Requirement: Return, from the listing below, every line that includes "KiCad".

Working data:
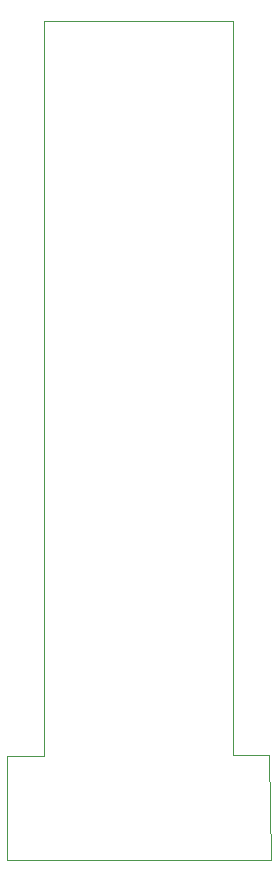
<source format=gbr>
G04*
G04 #@! TF.GenerationSoftware,Altium Limited,Altium Designer,22.11.1 (43)*
G04*
G04 Layer_Color=0*
%FSLAX44Y44*%
%MOMM*%
G71*
G04*
G04 #@! TF.SameCoordinates,85B5D84A-ABF2-449B-B7EE-03817192F5BC*
G04*
G04*
G04 #@! TF.FilePolarity,Positive*
G04*
G01*
G75*
%ADD58C,0.0254*%
D58*
X227647Y83820D02*
X226060Y172720D01*
X195580D01*
Y793750D01*
X35560D01*
Y171450D01*
X3810D01*
Y83820D01*
X227647D01*
M02*

</source>
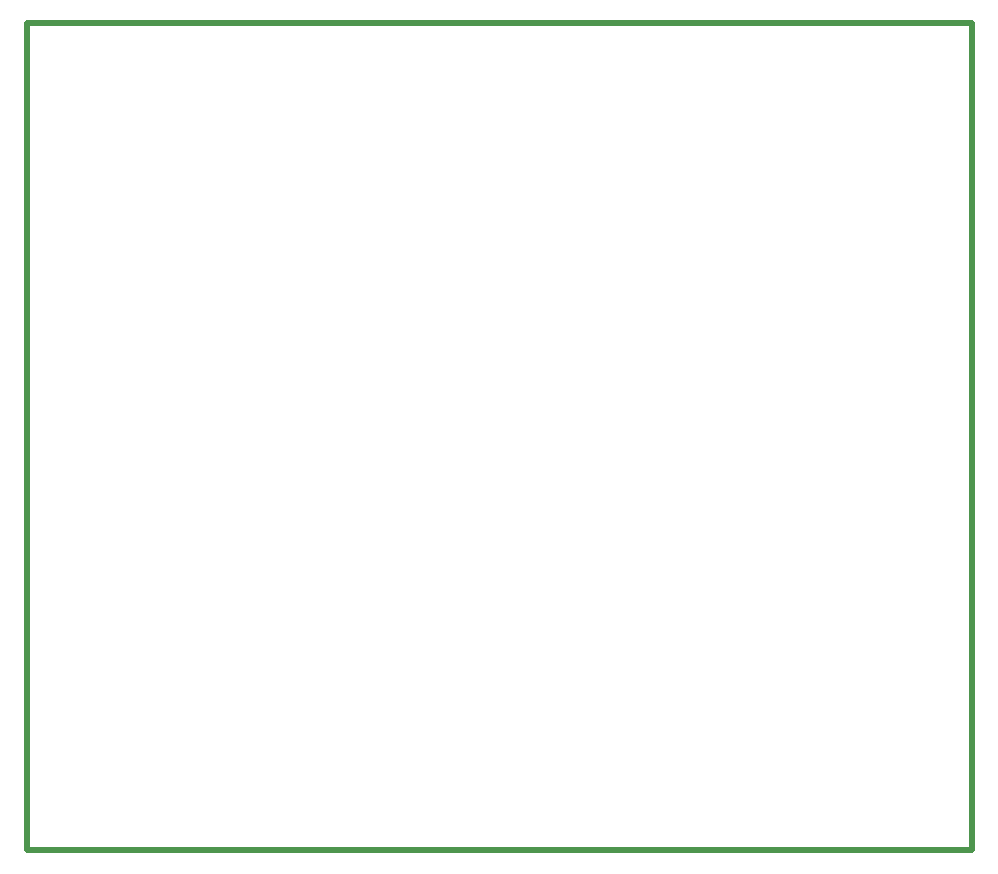
<source format=gbr>
%TF.GenerationSoftware,KiCad,Pcbnew,(6.0.0-rc1-dev-882-gdbc9130da)*%
%TF.CreationDate,2019-10-18T11:57:10+08:00*%
%TF.ProjectId,SoftStartLamp,536F667453746172744C616D702E6B69,rev?*%
%TF.SameCoordinates,Original*%
%TF.FileFunction,Profile,NP*%
%FSLAX46Y46*%
G04 Gerber Fmt 4.6, Leading zero omitted, Abs format (unit mm)*
G04 Created by KiCad (PCBNEW (6.0.0-rc1-dev-882-gdbc9130da)) date 2019/10/18 11:57:10*
%MOMM*%
%LPD*%
G01*
G04 APERTURE LIST*
%ADD10C,0.500000*%
G04 APERTURE END LIST*
D10*
X50000000Y-40000000D02*
X130000000Y-40000000D01*
X130000000Y-110000000D02*
X130000000Y-40000000D01*
X50000000Y-110000000D02*
X130000000Y-110000000D01*
X50000000Y-40000000D02*
X50000000Y-110000000D01*
M02*

</source>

Response box:
%TF.GenerationSoftware,KiCad,Pcbnew,(6.0.0-rc1-dev-882-gdbc9130da)*%
G04 Created by KiCad (PCBNEW (6.0.0-rc1-dev-882-gdbc9130da)) date 2019/10/18 11:57:10*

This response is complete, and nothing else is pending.